"May the God of hope fill you with great joy and peace as you trust in him." Romans 15:13

Monday, January 20, 2014

7 Months - 32 Weeks Pregnant

Only 59 days until baby is due.

59 days!

I plan to savor each one.

I feel so good, so thankful, so full of life and love that it is nearly annoying to some.  I am very excited to have a baby in our house, but I am also in NO rush for her to arrive.  Once she is here, I will never experience the complete miracle that is pregnancy again.  So I am just enjoying each moment.  (I told you.  I am "Pollyanna the Pregnant Lady!)

Chad just laughs when people ask how I am feeling.  They always seem to expect me to be whiny.  When I gush about how great I feel they never know if they should congratulate me or commit me!

The kids just laugh at me.  When lying back in the recliner I get a bit "high centered" sometimes.  They think that is hysterical.  They also think that balancing a glass of water on the "table" their baby sister has created on my lap is hilarious.  Joshua has decided she makes a good pillow.  He likes to rest his head on his little sister while watching TV!

I am carrying this baby really low.  She likes to snuggle her feet right into my left hip most of the time.  It is not painful, but I feel her tickling the inside of my hip bone all the time.  She continues to be a serene mover.  Once in a while she gets really active, but when I place my hands over her wiggling body, she quiets almost immediately.  She does get the hiccups more and more all the time.  The best way for the kids to feel her move is when she has the hiccups.

The massive weight gain has begun.  I am up 18 or 20 pounds!  BUT - even that is not stressing me out.  There was one day when I was feeling ginormous.  I had this "I look terrible" chip on my shoulder for about half of the day, and then I realized just how silly that was.  While some tell me I am huge, and others tell me I am tiny (isn't it funny how everyone seems to feel free to comment on your size when you are pregnant?), I have decided to just feel HAPPY.  My body needs to grow and gain and stretch and change.  Whatever size that means I become, it is OK with me.  For the next couple of months, I am going to relish having NO control.  I am going to enjoy the growing and stretching and wiggles and hiccups.  I have the rest of my life to worry about the rest!

We will get one final sneak peak at this baby on Friday when we head to Fargo for a follow-up ultrasound.  Hopefully I will have some fun photos to share of this little dolly by the end of the week.

Our house is in mild chaos as Chad works hard to get a room built for Joshua upstairs.  He is doing a great job!  Once Joshua is moved in upstairs, we will start arranging baby's things.  For now they are stashed in or closet and in the front entry hall.  Even this disarray is not bugging me.

I am getting things ready for my leave at work.  I plan to work until March 21.  (I am due March 20, but I have never been early.)  I will then take 12 weeks mostly off.  I can not even explain how happy that makes me feel.  Over the summer I will work less hours in my office and more hours at home, so baby will be able to be with me (along with her siblings) most of the time.

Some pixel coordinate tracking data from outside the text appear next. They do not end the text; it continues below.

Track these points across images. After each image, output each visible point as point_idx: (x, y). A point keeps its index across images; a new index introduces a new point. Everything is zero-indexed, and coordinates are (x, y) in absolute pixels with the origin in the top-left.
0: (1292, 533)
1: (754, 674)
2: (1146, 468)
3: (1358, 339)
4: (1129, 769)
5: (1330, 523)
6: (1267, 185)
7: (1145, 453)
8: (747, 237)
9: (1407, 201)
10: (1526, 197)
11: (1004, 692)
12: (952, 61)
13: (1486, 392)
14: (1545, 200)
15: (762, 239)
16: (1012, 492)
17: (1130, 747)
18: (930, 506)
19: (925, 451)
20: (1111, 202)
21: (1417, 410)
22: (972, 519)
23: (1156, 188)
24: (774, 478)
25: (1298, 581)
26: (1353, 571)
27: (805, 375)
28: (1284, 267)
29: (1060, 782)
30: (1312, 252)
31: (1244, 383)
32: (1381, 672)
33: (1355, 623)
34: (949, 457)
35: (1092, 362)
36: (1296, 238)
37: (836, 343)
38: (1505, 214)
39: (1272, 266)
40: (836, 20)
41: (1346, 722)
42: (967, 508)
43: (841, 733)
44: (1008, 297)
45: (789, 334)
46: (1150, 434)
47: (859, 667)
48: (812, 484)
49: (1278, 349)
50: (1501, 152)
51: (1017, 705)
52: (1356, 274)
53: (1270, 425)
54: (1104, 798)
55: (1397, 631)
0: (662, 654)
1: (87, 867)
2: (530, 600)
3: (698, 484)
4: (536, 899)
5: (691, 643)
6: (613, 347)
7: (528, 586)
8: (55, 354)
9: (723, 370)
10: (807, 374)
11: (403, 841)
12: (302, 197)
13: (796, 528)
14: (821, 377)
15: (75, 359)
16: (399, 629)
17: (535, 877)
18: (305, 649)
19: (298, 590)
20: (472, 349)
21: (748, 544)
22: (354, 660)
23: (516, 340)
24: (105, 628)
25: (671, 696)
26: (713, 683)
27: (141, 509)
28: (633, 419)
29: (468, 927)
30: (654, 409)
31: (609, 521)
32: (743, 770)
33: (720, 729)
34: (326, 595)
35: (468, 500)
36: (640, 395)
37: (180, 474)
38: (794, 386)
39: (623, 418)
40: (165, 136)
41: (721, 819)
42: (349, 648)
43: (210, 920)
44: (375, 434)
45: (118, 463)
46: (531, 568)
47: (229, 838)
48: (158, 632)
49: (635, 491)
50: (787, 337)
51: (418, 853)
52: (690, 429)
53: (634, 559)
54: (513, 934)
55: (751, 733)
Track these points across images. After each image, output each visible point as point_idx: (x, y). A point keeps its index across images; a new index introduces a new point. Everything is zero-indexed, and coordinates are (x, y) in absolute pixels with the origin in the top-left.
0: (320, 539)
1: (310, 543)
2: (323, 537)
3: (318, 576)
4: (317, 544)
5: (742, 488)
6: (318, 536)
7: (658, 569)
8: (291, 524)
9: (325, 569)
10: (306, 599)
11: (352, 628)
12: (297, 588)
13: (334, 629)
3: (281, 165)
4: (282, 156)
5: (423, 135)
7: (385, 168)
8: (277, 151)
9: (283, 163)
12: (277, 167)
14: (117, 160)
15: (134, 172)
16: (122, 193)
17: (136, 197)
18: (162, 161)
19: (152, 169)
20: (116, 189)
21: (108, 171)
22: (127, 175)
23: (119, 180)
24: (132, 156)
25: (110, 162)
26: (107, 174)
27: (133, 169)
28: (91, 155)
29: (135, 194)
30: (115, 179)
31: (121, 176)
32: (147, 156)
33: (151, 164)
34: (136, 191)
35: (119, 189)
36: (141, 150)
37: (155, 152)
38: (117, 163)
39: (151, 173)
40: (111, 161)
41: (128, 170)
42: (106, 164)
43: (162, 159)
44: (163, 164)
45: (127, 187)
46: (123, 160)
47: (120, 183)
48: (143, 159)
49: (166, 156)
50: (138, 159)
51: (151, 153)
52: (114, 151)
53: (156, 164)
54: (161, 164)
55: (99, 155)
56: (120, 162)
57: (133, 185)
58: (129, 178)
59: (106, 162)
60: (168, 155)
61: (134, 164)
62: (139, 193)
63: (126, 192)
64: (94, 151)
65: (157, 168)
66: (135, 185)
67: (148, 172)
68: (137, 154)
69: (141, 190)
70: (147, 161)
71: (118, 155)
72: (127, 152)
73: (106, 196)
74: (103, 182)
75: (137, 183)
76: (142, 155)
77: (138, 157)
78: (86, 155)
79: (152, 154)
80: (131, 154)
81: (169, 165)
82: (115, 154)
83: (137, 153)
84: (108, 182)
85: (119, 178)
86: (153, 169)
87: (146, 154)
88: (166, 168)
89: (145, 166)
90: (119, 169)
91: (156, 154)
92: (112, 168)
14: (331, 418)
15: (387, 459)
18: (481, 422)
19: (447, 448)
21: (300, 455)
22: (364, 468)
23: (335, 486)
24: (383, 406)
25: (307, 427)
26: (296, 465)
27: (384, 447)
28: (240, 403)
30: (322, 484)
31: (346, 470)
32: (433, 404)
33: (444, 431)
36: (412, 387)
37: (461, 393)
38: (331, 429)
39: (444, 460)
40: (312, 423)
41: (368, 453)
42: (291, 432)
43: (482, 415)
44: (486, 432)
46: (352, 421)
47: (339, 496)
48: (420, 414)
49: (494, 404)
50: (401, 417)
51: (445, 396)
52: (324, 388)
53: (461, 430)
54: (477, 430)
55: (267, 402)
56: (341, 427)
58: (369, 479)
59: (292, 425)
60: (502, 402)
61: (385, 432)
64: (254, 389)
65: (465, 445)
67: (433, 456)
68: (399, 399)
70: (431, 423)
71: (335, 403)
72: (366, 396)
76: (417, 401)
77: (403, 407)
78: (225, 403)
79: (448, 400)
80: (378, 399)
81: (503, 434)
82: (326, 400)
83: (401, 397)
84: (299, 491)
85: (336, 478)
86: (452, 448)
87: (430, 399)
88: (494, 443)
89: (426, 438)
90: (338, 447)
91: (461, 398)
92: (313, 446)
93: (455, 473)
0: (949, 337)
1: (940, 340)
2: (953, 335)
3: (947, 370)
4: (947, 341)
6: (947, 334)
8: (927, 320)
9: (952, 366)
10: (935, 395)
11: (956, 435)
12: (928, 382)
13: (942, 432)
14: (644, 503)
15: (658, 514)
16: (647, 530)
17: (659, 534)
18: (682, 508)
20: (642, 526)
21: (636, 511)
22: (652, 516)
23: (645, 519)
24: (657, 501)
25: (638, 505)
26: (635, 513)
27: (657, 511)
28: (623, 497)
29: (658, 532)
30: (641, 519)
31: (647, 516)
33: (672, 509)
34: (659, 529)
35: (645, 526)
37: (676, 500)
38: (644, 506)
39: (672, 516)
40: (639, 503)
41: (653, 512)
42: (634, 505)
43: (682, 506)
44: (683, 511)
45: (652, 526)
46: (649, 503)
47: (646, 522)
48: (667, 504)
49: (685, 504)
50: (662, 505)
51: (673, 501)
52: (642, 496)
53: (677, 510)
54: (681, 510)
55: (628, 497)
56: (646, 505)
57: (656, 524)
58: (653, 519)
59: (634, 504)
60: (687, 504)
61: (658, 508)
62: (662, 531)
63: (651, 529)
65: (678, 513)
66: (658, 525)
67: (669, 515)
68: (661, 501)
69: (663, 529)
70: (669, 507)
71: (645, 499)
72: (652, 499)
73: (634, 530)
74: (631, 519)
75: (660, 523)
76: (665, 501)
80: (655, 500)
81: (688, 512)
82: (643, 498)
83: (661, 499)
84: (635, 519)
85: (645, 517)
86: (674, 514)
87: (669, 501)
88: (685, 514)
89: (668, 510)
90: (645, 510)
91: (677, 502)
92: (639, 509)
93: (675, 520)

And. . . I think we may have found day care.

Day care really, really, really freaks me out.  I can not add too many "reallys" to that sentence.  The first place Joshua was at was NOT ok.  I have honestly not forgiven myself for that.  I DO NOT trust my instincts at all.  Add to that the fact that I will be leaving an infant, and well, let's just say I have lost more than a few hours of sleep over day care decisions already.

The first person that entered my mind before I even knew I was expecting is the wife of a man we have done business with for years.  I do not know why she was front and center in my mind, I am hoping it was a God thing though - because once I finally decided that it is wisest for me to return to work after this baby is born, she was the first contact I made.  She does have an opening for this fall.  Chad and I visited with her last week. . . and I think it will be OK.

As I have admitted, the whole subject makes me sick to my stomach.  I am trying to trust that it was all aligned by God.  She was my first thought.  She has a spot.  But in all reality, I am just scared.  So pray for all three of us, ok?  (Me, baby girl, and Allison)

Here is your peak at our growing baby taken today by Ms. Brenna, of course.


For the record, I totally cheat on these pictures.  I always pick my favorite outfits and have her take them first thing in the morning when I look most rested.  Most of the time, outside of work, I am dressed in yoga pants and a HUGE sweatshirt of Chad's.  Stealing his clothes has always been one of my favorite parts of my maternity wardrobe!  One of these days, I will have to let her take a "real" maternity shot!